Finita in estate l'era di Arsene Wenger, l'Arsenal ha voltato pagina e l'ha fatto con Unai Emery in panchina. L'allenatore spagnolo ha raccontato ai microfoni di Sky Sports questi primi mesi ai Gunners: "Quando un club cambia manager è perché vuole qualcosa di nuovo - spiega Emery - la sfida sta nel mantenere le cose buone e cambiare e migliorare quelle che non vanno bene. E qui ce n'erano molte".
Quinto posto, -6 dalla zona Champions ma l'allenatore è convinto che quella intrapresa sia la strada giusta: "E' vero che pe ora siamo fuori dalla qualificazione in Champions, ma le cose stanno procedendo bene. Il livello di competitività è molto alto".
Ma Emery qualche difficoltà se l'aspettava: "Sapevamo che non sarebbe stato semplice, ma non ci manca nulla per raggiungere il nostro obiettivo.
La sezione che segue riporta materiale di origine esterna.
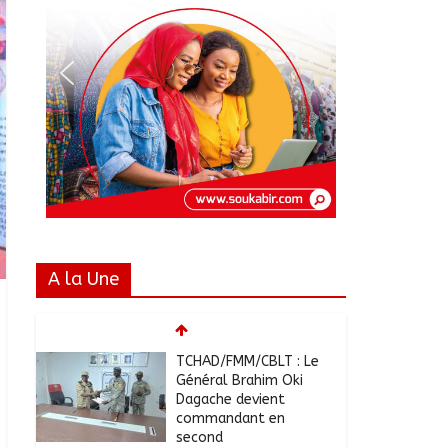
A la Une
TCHAD/FMM/CBLT : Le
Général Brahim Oki
Dagache devient
commandant en
second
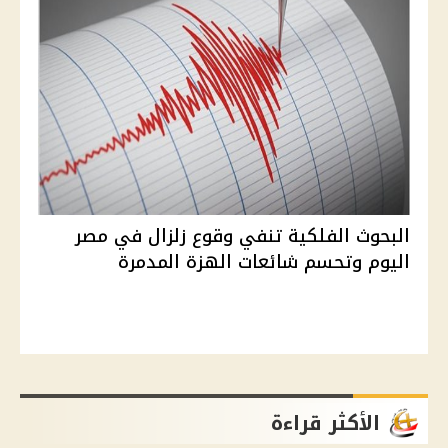
البحوث الفلكية تنفي وقوع زلزال في مصر
اليوم وتحسم شائعات الهزة المدمرة
الأكثر قراءة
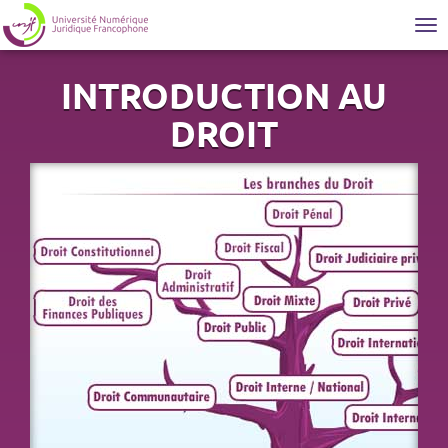
Tog
nav
INTRODUCTION AU
DROIT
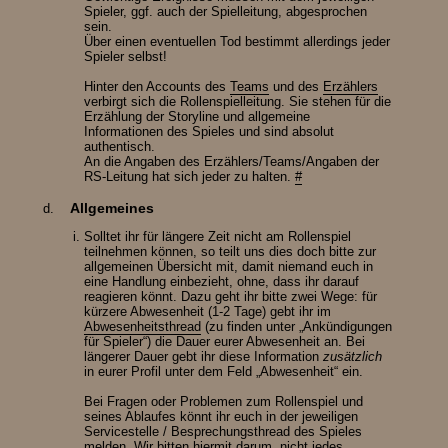
Spieler, ggf. auch der Spielleitung, abgesprochen
sein.
Über einen eventuellen Tod bestimmt allerdings jeder
Spieler selbst!
Hinter den Accounts des
Teams
und des
Erzählers
verbirgt sich die Rollenspielleitung. Sie stehen für die
Erzählung der Storyline und allgemeine
Informationen des Spieles und sind absolut
authentisch.
An die Angaben des Erzählers/Teams/Angaben der
RS-Leitung hat sich jeder zu halten.
#
Allgemeines
Solltet ihr für längere Zeit nicht am Rollenspiel
teilnehmen können, so teilt uns dies doch bitte zur
allgemeinen Übersicht mit, damit niemand euch in
eine Handlung einbezieht, ohne, dass ihr darauf
reagieren könnt. Dazu geht ihr bitte zwei Wege: für
kürzere Abwesenheit (1-2 Tage) gebt ihr im
Abwesenheitsthread
(zu finden unter „Ankündigungen
für Spieler“) die Dauer eurer Abwesenheit an. Bei
längerer Dauer gebt ihr diese Information
zusätzlich
in eurer Profil unter dem Feld „Abwesenheit“ ein.
Bei Fragen oder Problemen zum Rollenspiel und
seines Ablaufes könnt ihr euch in der jeweiligen
Servicestelle / Besprechungsthread des Spieles
melden. Wir bitten hiermit darum, nicht jedes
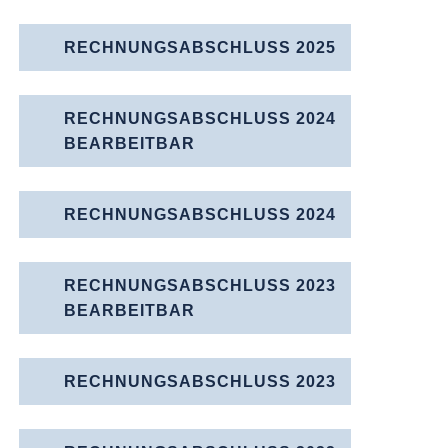
RECHNUNGSABSCHLUSS 2025
RECHNUNGSABSCHLUSS 2024
BEARBEITBAR
RECHNUNGSABSCHLUSS 2024
RECHNUNGSABSCHLUSS 2023
BEARBEITBAR
RECHNUNGSABSCHLUSS 2023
Vogliamo riportare l'Arsenal dove merita di stare, ma c'è bisogno di tempo".
Allenatore giramondo: "Dopo le mie esperienze in Spagna, Russia e Francia, credo che la gente qui veda il calcio in modo diverso. Qui lo vivono di cuore: il risultato è importante, ma c'è sempre un rispetto verso il calcio. Questo vuol dire che si può fare un lavoro più progressivo partendo dal basso. All'Arsenal è la prima volta che sento questa possibilità di partire dal basso per costruire qualcosa d'importante. Ci permette di lavorare più a lungo termine. Ora siamo in una fase di transizione nella quale cerchiamo equilibrio. Dobbiamo migliorare in difesa".
Sul futuro addio di Ramsey: "Alcune volte bisogna provocare delle frizioni con i giocatori, si può ottenere qualcosa di positivo. Come allenatore devi stare attento perché quella frizione può anche provocare una rottura della relazione, ma io credo sempre nel dialogo, perché alla fine la cosa più importante è che le qualità di un giocatore vengano sfruttate per il bene della squadra. Come allenatore, bisogna ottenere il massimo da quel giocatore e allo stesso modo assicurarsi che si adatti al resto della squadra".
L'allenatore vuole sempre ottenere il massimo dai suoi giocatori: "Sappiamo che alcune volte dobbiamo pressarli e spingerli a fare meglio. La psicologia è un aspetto che può aiutare. Quando giocavo in seconda divisione spagnola avevo sempre contratti di massimo due anni, ogni volta dovevo dimostrare tutto il mio valore. Ma non la chiamavo pressione, piuttosto requisito: devo giocare, devo farlo bene e devo vincere. Per ottenere il massimo in carriera, devi amare il tuo lavoro".
L'esperienza di chi la sa lunga: "Questo atteggiamento mi ha dato la base per il mio lavoro e mi ha aiutato a trovare nuove soluzioni in un calcio in continua evoluzione. Con i giocatori ho un buon rapporto. Quello che faccio io è interagire con la persona che ho davanti, non con il calciatore".